Bruxelles, le 10 octobre 2024.
Aujourd’hui, Le Vif et Le Soir font écho à la campagne de demandes d’accès aux documents administratifs relatifs à la vidéosurveillance en Belgique que la Ligue des droits humains (LDH) et le collectif TechnopoliceBXL mènent en partenariat depuis deux ans.
Depuis février 2022, des requêtes ont été envoyées à l’ensemble des 287 communes et 82 zones de police de Belgique francophone pour mettre en lumière le déploiement alarmant des technologies de surveillance dans la capitale comme en Wallonie. En août 2024, des journalistes des rédactions de l’hebdomadaire Le Vif et du quotidien Le Soir ont rejoint la campagne de collecte, en relançant systématiquement les communes francophones à l’approche des élections communales du 13 octobre prochain.

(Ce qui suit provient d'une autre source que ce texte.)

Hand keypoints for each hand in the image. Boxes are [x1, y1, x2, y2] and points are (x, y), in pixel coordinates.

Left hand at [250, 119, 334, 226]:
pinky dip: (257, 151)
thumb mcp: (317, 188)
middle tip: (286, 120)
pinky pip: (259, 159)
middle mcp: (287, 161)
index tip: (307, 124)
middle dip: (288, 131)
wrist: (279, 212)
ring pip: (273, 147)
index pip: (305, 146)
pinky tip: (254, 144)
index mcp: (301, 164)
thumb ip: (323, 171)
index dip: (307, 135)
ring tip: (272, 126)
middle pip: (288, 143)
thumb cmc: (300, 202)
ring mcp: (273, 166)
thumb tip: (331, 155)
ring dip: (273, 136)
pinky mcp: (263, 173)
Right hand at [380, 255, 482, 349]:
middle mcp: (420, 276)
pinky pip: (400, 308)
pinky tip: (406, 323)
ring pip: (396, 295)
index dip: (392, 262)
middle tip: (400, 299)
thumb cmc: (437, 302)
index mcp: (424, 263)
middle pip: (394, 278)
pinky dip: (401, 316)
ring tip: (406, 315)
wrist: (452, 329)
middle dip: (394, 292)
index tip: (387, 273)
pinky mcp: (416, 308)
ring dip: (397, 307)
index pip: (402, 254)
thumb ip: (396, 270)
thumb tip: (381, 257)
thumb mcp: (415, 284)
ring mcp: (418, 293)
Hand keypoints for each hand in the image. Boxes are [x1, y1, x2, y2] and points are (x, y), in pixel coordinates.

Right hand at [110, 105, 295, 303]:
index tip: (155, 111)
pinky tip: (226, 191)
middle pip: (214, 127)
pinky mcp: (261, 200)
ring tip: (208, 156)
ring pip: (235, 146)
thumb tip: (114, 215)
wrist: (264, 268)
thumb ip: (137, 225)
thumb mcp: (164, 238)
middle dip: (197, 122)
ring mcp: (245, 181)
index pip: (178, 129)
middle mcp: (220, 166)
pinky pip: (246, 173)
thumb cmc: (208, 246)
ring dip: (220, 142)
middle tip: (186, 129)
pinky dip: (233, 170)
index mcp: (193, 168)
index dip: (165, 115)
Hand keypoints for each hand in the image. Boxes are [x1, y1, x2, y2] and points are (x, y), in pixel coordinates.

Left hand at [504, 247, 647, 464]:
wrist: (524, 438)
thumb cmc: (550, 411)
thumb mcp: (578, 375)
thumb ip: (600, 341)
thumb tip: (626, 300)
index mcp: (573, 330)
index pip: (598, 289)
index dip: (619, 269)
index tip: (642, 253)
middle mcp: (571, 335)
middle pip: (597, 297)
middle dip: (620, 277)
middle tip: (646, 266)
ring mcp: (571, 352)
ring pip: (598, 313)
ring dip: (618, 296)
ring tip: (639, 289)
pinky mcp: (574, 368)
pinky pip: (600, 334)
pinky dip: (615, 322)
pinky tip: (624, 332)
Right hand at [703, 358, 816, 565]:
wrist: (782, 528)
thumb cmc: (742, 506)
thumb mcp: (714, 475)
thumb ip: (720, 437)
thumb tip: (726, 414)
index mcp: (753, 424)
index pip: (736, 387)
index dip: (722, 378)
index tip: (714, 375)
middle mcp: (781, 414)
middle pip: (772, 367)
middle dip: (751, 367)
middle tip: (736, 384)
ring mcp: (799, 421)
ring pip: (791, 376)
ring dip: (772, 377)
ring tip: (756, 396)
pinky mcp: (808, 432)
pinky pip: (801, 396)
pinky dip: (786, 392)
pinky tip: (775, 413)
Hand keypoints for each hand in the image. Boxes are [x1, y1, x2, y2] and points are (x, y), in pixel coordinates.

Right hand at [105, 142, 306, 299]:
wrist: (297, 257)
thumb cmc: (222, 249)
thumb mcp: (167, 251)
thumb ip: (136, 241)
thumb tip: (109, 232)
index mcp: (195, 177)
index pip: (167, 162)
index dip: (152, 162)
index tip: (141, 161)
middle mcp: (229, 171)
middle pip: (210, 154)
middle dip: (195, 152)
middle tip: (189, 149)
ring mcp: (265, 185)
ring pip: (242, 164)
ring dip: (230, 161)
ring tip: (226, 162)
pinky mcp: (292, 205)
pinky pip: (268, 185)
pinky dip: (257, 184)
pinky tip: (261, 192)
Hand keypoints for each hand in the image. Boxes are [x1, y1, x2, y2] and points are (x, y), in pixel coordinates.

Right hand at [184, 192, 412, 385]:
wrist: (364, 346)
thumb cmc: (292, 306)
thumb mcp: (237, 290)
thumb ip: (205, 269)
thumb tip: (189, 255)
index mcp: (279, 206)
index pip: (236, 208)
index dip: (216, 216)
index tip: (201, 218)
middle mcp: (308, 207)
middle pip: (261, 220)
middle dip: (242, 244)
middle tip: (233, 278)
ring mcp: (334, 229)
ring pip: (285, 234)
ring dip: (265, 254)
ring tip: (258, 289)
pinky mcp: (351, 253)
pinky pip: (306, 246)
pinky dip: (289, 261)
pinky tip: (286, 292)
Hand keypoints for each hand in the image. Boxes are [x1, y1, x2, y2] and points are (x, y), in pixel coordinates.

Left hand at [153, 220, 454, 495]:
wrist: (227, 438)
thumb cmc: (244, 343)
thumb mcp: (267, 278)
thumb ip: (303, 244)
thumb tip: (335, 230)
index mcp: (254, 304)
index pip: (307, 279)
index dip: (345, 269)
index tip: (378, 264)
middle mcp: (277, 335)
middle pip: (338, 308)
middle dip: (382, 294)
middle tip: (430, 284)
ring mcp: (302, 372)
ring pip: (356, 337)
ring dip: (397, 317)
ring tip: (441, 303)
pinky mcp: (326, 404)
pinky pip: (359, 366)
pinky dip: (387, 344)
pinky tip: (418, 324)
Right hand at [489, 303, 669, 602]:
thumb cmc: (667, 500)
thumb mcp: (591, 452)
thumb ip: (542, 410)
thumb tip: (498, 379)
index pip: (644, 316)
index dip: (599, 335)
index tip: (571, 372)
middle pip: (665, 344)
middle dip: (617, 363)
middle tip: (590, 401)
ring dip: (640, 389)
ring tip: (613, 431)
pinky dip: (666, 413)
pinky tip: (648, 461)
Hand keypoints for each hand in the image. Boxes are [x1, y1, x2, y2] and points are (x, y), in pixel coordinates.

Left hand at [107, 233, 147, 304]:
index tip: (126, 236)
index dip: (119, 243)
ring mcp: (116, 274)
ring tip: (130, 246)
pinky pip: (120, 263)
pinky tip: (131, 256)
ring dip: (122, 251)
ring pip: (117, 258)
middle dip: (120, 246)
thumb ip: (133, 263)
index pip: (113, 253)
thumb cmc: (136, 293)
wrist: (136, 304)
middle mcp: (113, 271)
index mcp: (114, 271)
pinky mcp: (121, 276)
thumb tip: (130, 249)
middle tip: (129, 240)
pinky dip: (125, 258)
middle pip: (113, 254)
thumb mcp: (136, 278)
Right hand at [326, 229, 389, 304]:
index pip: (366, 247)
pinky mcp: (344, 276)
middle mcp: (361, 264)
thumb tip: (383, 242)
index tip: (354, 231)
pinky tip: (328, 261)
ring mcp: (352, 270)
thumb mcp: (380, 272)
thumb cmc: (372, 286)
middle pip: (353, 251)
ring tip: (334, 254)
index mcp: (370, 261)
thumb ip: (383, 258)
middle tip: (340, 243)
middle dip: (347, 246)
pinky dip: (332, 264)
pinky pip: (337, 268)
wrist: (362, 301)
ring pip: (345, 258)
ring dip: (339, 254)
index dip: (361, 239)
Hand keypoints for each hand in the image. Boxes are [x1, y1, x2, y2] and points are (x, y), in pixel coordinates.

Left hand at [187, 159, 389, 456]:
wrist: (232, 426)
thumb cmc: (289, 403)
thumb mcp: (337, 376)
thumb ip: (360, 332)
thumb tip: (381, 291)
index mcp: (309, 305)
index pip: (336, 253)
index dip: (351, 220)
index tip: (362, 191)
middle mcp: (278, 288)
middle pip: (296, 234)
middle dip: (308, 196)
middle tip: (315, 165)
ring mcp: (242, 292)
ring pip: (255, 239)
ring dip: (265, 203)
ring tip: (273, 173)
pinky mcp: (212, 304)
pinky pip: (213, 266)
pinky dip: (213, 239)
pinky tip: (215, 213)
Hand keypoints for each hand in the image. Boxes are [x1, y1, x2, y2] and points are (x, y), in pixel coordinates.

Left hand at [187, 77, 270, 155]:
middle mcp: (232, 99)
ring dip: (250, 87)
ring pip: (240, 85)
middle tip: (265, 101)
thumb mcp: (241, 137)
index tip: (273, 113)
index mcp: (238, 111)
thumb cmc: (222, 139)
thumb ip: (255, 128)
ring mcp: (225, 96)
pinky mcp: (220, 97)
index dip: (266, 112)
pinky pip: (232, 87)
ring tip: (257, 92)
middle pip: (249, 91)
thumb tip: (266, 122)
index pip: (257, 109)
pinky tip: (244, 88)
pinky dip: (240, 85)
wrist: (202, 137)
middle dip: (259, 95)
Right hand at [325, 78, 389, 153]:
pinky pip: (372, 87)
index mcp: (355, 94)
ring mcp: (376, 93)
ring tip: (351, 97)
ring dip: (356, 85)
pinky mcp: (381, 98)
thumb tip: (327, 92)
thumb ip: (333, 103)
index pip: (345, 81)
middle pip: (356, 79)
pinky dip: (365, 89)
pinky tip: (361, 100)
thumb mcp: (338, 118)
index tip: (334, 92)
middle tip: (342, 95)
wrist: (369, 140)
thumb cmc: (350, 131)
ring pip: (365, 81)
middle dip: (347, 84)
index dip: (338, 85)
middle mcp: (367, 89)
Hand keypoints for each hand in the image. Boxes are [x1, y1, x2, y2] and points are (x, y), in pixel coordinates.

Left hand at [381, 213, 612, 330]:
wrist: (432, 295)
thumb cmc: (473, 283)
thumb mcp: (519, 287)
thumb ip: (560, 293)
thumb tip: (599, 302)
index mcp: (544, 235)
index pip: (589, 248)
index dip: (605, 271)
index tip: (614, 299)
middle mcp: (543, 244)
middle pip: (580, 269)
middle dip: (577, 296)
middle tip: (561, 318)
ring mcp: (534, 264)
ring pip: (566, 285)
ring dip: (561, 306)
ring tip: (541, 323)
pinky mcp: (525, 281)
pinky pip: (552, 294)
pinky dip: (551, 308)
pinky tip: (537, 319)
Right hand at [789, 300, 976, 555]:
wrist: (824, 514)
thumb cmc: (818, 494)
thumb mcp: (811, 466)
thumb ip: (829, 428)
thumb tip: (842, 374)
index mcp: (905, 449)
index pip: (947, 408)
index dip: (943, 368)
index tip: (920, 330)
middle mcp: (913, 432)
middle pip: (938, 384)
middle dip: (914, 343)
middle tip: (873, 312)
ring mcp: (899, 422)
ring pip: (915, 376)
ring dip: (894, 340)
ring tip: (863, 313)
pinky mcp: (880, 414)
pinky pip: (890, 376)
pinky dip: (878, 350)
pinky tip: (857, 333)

Il a fallu mener une bataille acharnée pour obtenir des réponses, mobiliser des moyens humains considérables et relancer régulièrement les autorités concernées. Cette persévérance a finalement porté ses fruits, mettant en lumière une généralisation inquiétante de la vidéosurveillance, des bodycams, des drones et de l’analyse automatisée des images. Cette vidéosurveillance algorithmique s’appuie principalement sur le logiciel israélien BriefCam, doté de capacités de reconnaissance faciale – dont il est impossible de savoir à l’heure actuelle dans quelle mesure et à quelle fréquence, la police y a recours.
La multiplication des technologies de surveillance constitue une fuite en avant inquiétante, révélant un désir de contrôle qui s’inscrit dans une logique autoritaire. La surveillance est pourtant largement inefficace et ne résout pas les innombrables problèmes pour lesquels elle est mise en place. Ces dispositifs ne font en réalité qu’alimenter une machine répressive qui vise à soumettre et dominer plutôt qu’à protéger.
La surveillance résulte d’une vision politique sécuritaire qui considère tout·e individu·e comme suspect·e par défaut. Au lieu de garantir notre sécurité, cette approche engendre un climat de méfiance et d’angoisse, où chaque geste peut être surveillé et analysé. Nous dénonçons cette obsession de la surveillance qui, sous couvert de sécurité, justifie des atteintes à notre liberté et à notre autonomie. La vraie sécurité ne peut se construire sur la méfiance et la répression, mais sur la solidarité et le respect des individus.
Voilà pourquoi il est crucial que l’État rende des comptes, car la concentration de pouvoir sans visibilité démocratique entraîne inévitablement des abus et des dérives. La transparence n’est pas une simple formalité, mais une nécessité pour éviter que les décisions soient prises dans l’ombre, loin des intérêts de celles et ceux qu’elles impactent. Lorsque l’État échappe à tout examen, il devient un acteur opaque, et s’enfonce dans des logiques de domination et de contrôle, au détriment des valeurs d’égalité et de solidarité. En exigeant des comptes, nous affirmons notre droit à comprendre les mécanismes de pouvoir qui régissent nos vies et à agir contre toute forme d’oppression qui pourrait en découler. C’est en créant des espaces de critique que nous pouvons espérer construire une société où le pouvoir est partagé et non imposé.
La vidéosurveillance s’est aujourd’hui imposée comme un enjeu central de la campagne électorale, où tous les partis politiques semblent se précipiter dans une fuite en avant technologique, proposant des mesures sécuritaires qui masquent une véritable impasse. Au lieu d’interroger le modèle de société qui engendre cette nécessité perçue de surveillance, le discours dominant se concentre sur l’extension des dispositifs de contrôle, renforçant ainsi un climat de méfiance généralisée. Cette course technosolutionniste ne répond pas aux véritables enjeux de notre époque, qui résident dans la construction d’espaces basés sur la confiance, la solidarité et la justice sociale. L’urgence n’est pas de multiplier les caméras, mais de remettre en question un système qui privilégie la répression au détriment de l’émancipation collective.
À propos du collectif TechnopoliceBXL
Depuis 2019, la campagne Technopolice documente et critique les projets de « smart city » et la prolifération des technologies de surveillance en France et en Belgique. Fondé en janvier 2021, l’objectif du collectif TechnopoliceBXL est de rendre visibles les menaces liberticides que représentent ces outils de contrôle en région bruxelloise, en centralisant l’information les concernant sur une plateforme accessibles à tout·es. Au travers de ce travail informatif, nous souhaitons donner à chacun·e la possibilité d’appréhender ces enjeux, de bâtir des outils et des stratégies de résistance contre la surveillance, afin que le déploiement de ces outils policiers s’enraye, que la militarisation de l’espace public soit mise en échec et qu’in fine, la technopolice trépasse!